Histoire47 27/09/2015 06:37

Bonjour Céline,
Est-ce bien ce Général né à Rennes ( Ille et Vilaine) le 02 mai 1837
Très intéressé par ce Général BOULANGER.
Suis passionné d'Histoire et de Généalogie et habite tout près de Rennes
Pourrais-tu me transmettre sa généalogie ou tout au moins une partie?
Je possède un livre
Livre : La revue de L'Histoire n° 7 - Avril / Mai / juin 2004 ''Les mystères du général Boulanger''

Je te dis à très bientôt
Joël

Sho dan 27/09/2015 10:45

Oui c'est lui
Parmi les commentaires une personne indique être apparenté à ce personnage (lire ci-dessous)
Je vais essayer de mettre la chronique à jour d'une bibliographie

mandrin45 07/12/2009 21:00


Je cherchais des renseignements sur Marguerite de Bonnemains et c'est par hasard que je me suis retrouvé sur votre blog, dont je n'ai pu me détacher pendant une heure. Cela est si rare de trouver
un blog "à contenu". Que puis-je vous dire d'autre? Continuez à raconter votre vision si intéressante de l'histoire.


Hervé 08/12/2009 18:47


Mille mercis de vos encouragements !


Boulanger 18/09/2009 16:10

Le général boulanger était l'arrière arrière grand père de mon grand père. c'est à dire l'arrière grand père du père de mon grand père.

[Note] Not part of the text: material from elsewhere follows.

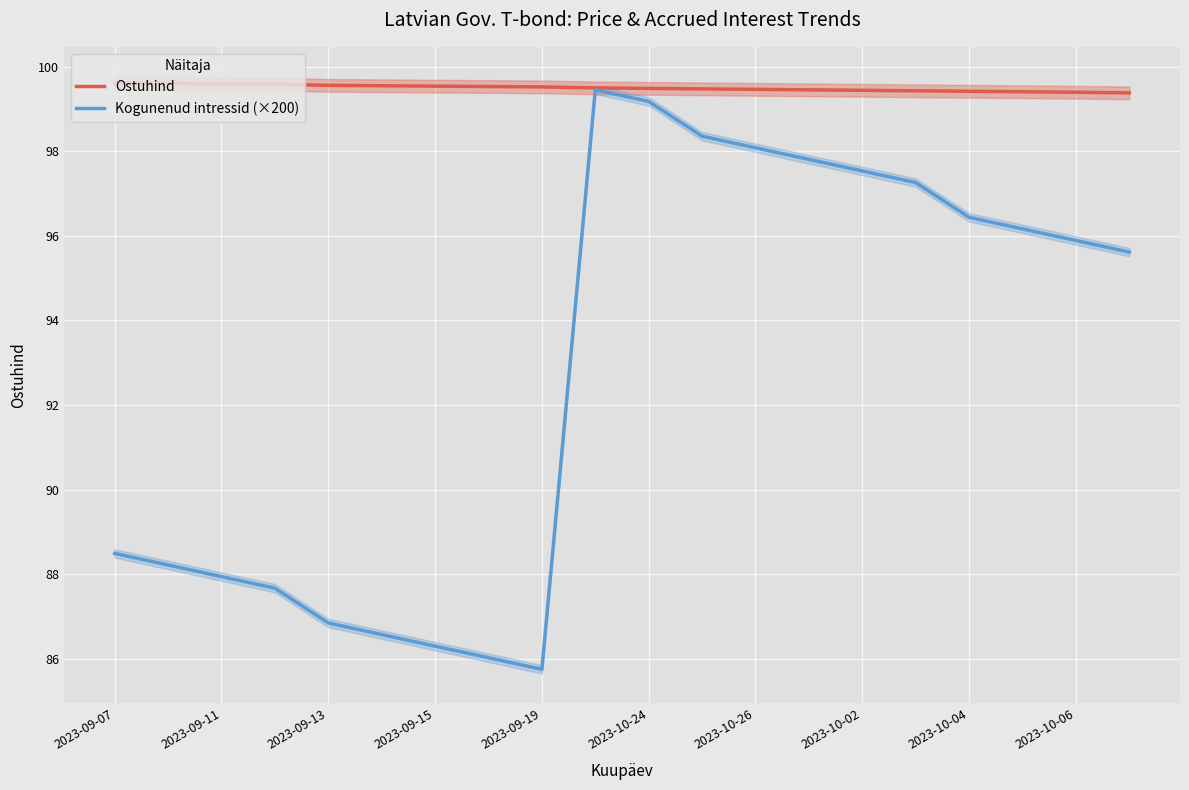

Which series has the largest total across all categories?

Ostuhind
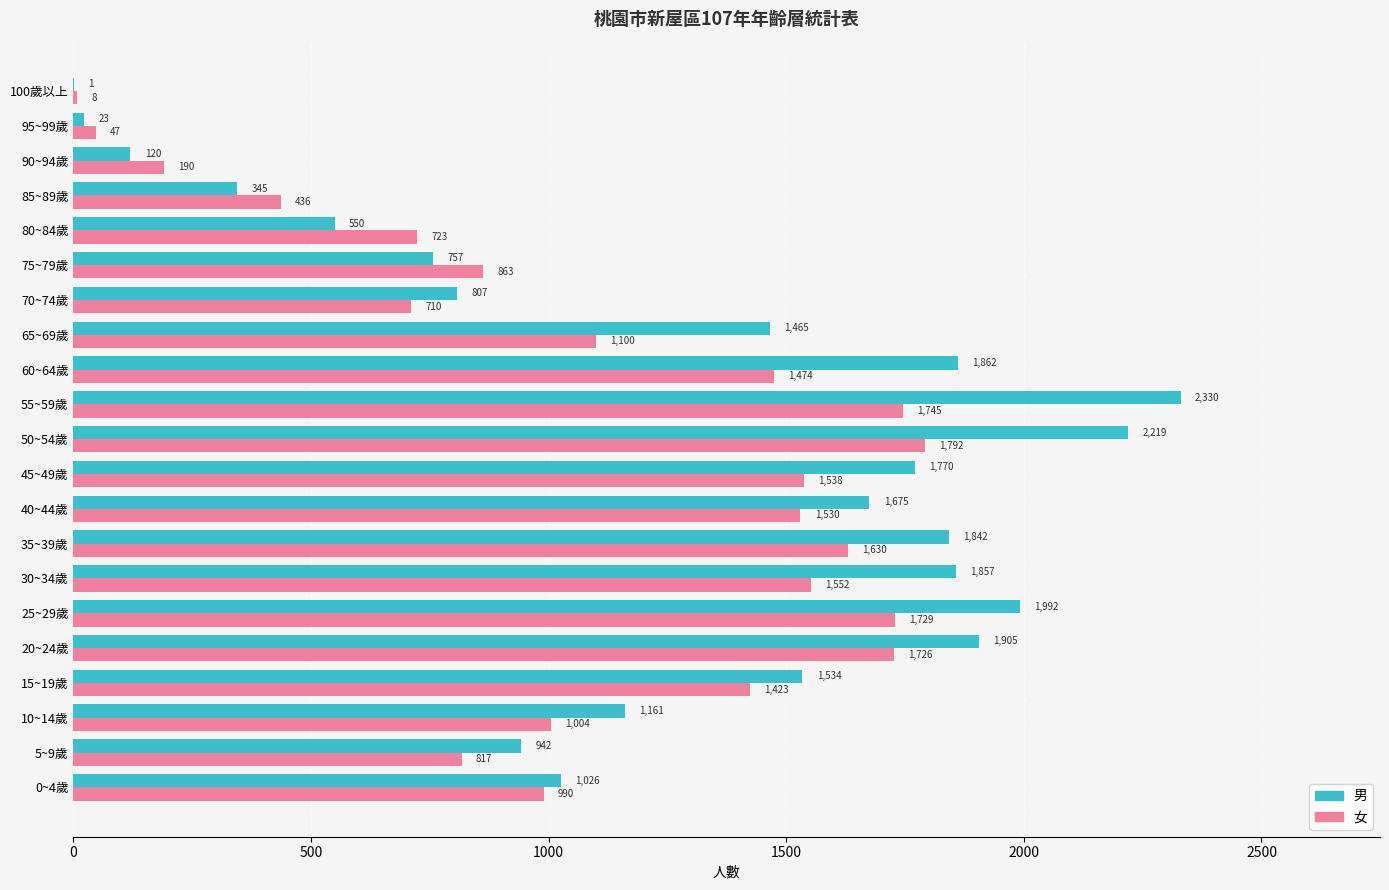

Between 30~34歲 and 45~49歲, which series saw the biggest shift?

男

boulanger 18/09/2009 11:21

A oui j'ai en effet 18 ans.

Hervé 18/09/2009 15:05


Arrière-arrière-petite-fille alors ?


Boulanger 18/09/2009 11:20

Le seul fils que le général boulanger à reconnu je descend de lui.

Boulanger 17/09/2009 22:09

Bonjour je me présente je m'apelle céline boulanger je suis la petite fille du general boulanger cela a été prouvé par mon arbre généalogique que j'ai fait.
Si vous êtes interressé contactez moi !
J'aimerai connaitre un peu plus mon grand-père.
Merci !

Hervé 18/09/2009 10:12


Très intéressant en effet. Mais cela demande quelques explications...
Georges Boulanger est mort en 1891 : quel âge avez-vous vous-même ? Je n'ai pas lu que Boulanger ait eu une descendance mais tout reste possible.
Il y a une biographie sur lui de Philippe Levillain (Flammarion) et un excellent article de Michel Winock dans le magazine L'Histoire (n° 92 de sept 86).